Mit diesem Motto habe ich sehr viele interessante Freunde gefunden – aus allen Schichten und Altersklassen gemischt. Natürlich kamen die meisten von meiner Schule, aber ich habe mir auch erwachsene Business Manager, einen Musiklabelinhaber, eine Gesangsstudentin und eine Designerin zu Freunden gemacht. Zu allen halte ich auch noch immer den Kontakt und die Vorfreude aufs Wiedersehen. Neben Basketball gab es in der Schule natürlich auch noch die typische chinesische Morgengymnastik beim Fahnenappell. Dies war wahrscheinlich erschreckend autoritär und streng für die meisten, doch ich fand das super und hab jede Minute genossen. Ich finds nicht tragisch, wenn man mal gerade stehen oder eine Extrarunde laufen muss. Erst recht nicht, wenn der Lehrer so sympathisch und das Lehrer-Schülerverhältnis so harmonisch ist.

Mir ist auch aufgefallen, dass mir gerade die patriotischen Aspekte im Alltag gefallen haben. Mir gab es das Gefühl, ein Teil vom Team zu sein und an einem Strang zu ziehen. Natürlich ist das nicht immer der Fall, doch dort, wo es der Fall war, war es ein einmaliges Gefühl. Zum Beispiel sind wir mit Schulexkursionen zu Messen, Seminaren und anderen Events gegangen, bei denen meistens die Errungenschaften und zukünftigen Ziele Chinas das Thema waren. Ein Highlight, welches ich noch erwähnen will, ist mein Mitmachen Dürfen im aufwendig produzierten achtminütigen Videoclip, der unsere Schule präsentierte. Außerdem wurde auch ein Statement von mir in englischer Sprache zu meinem Erleben hier, begleitet von Bildern mit mir im Unterricht, für die Schule aufgenommen.
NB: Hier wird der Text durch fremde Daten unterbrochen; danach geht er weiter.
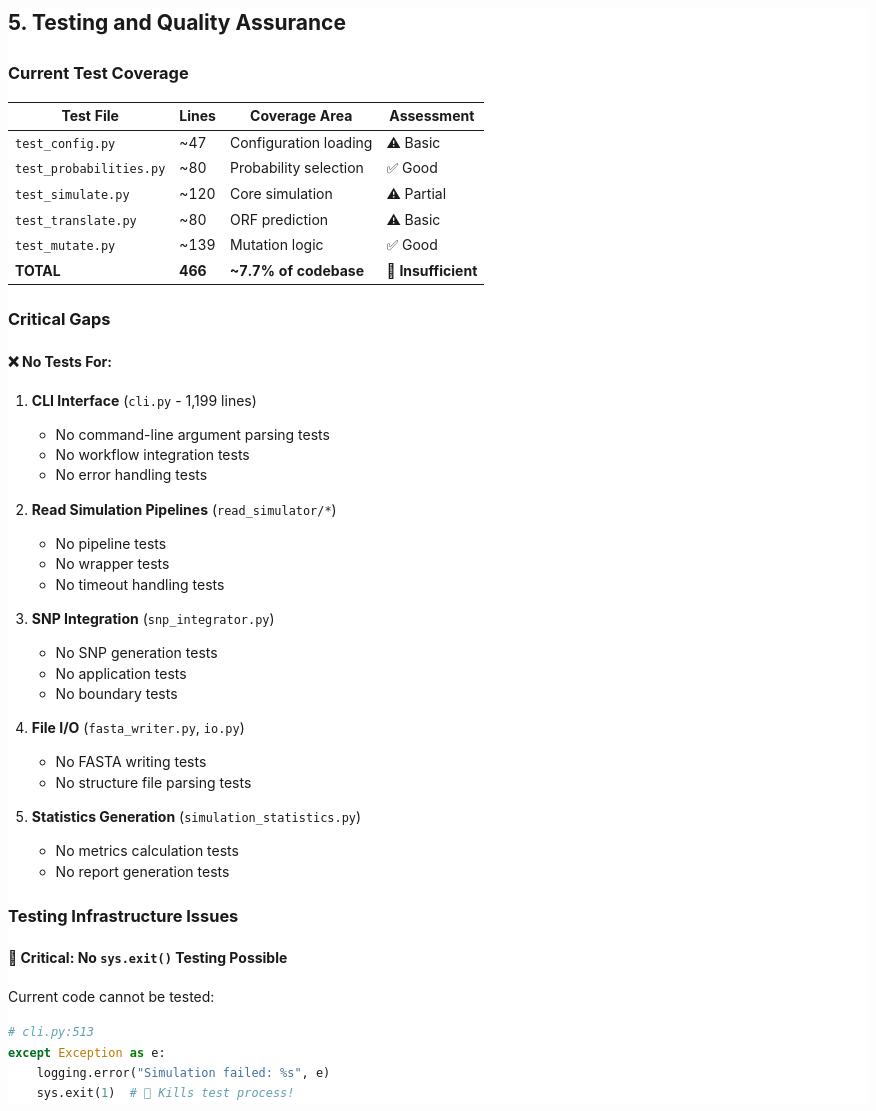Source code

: 
## 5. Testing and Quality Assurance

### Current Test Coverage

| Test File | Lines | Coverage Area | Assessment |
|-----------|-------|---------------|------------|
| `test_config.py` | ~47 | Configuration loading | ⚠️ Basic |
| `test_probabilities.py` | ~80 | Probability selection | ✅ Good |
| `test_simulate.py` | ~120 | Core simulation | ⚠️ Partial |
| `test_translate.py` | ~80 | ORF prediction | ⚠️ Basic |
| `test_mutate.py` | ~139 | Mutation logic | ✅ Good |
| **TOTAL** | **466** | **~7.7% of codebase** | 🔴 **Insufficient** |

### Critical Gaps

#### ❌ **No Tests For:**

1. **CLI Interface** (`cli.py` - 1,199 lines)
   - No command-line argument parsing tests
   - No workflow integration tests
   - No error handling tests

2. **Read Simulation Pipelines** (`read_simulator/*`)
   - No pipeline tests
   - No wrapper tests
   - No timeout handling tests

3. **SNP Integration** (`snp_integrator.py`)
   - No SNP generation tests
   - No application tests
   - No boundary tests

4. **File I/O** (`fasta_writer.py`, `io.py`)
   - No FASTA writing tests
   - No structure file parsing tests

5. **Statistics Generation** (`simulation_statistics.py`)
   - No metrics calculation tests
   - No report generation tests

### Testing Infrastructure Issues

#### 🔴 **Critical: No `sys.exit()` Testing Possible**

Current code cannot be tested:
```python
# cli.py:513
except Exception as e:
    logging.error("Simulation failed: %s", e)
    sys.exit(1)  # 🔴 Kills test process!
```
Ohne Übersetzer alleine in der Großstadt: kein Problem!

Überhaupt hat mich das Engagement der Chinesen, egal in welchen Bereich, sehr angesprochen. Diese Motivation und Stärke sind auch sehr stark auf mich übergesprungen und haben mich quasi angesteckt. Das hat mir beim Lernen der neuen Sprache sehr geholfen. Ich bin sehr stolz, behaupten zu können, dass ich, mit lediglich 4 knappen Wochen Chinesisch-Intensivunterricht in meinem Leben, alleine in der Großstadt klargekommen bin, ohne einen Übersetzer zu benutzen. Sei es nun, Essen zu bestellen, einzukaufen, nach dem Weg zu fragen, Smalltalk oder so einiges mehr. Ich bin erstaunt darüber, wie viel und mit wie viel Spaß und Elan ich dort gelernt habe. Es hat mich sogar so sehr begeistert, dass ich jetzt schon dabei bin, mich für das nächste Schuljahr an der „I & C foreign languages school“ in Shanghai einzuschreiben.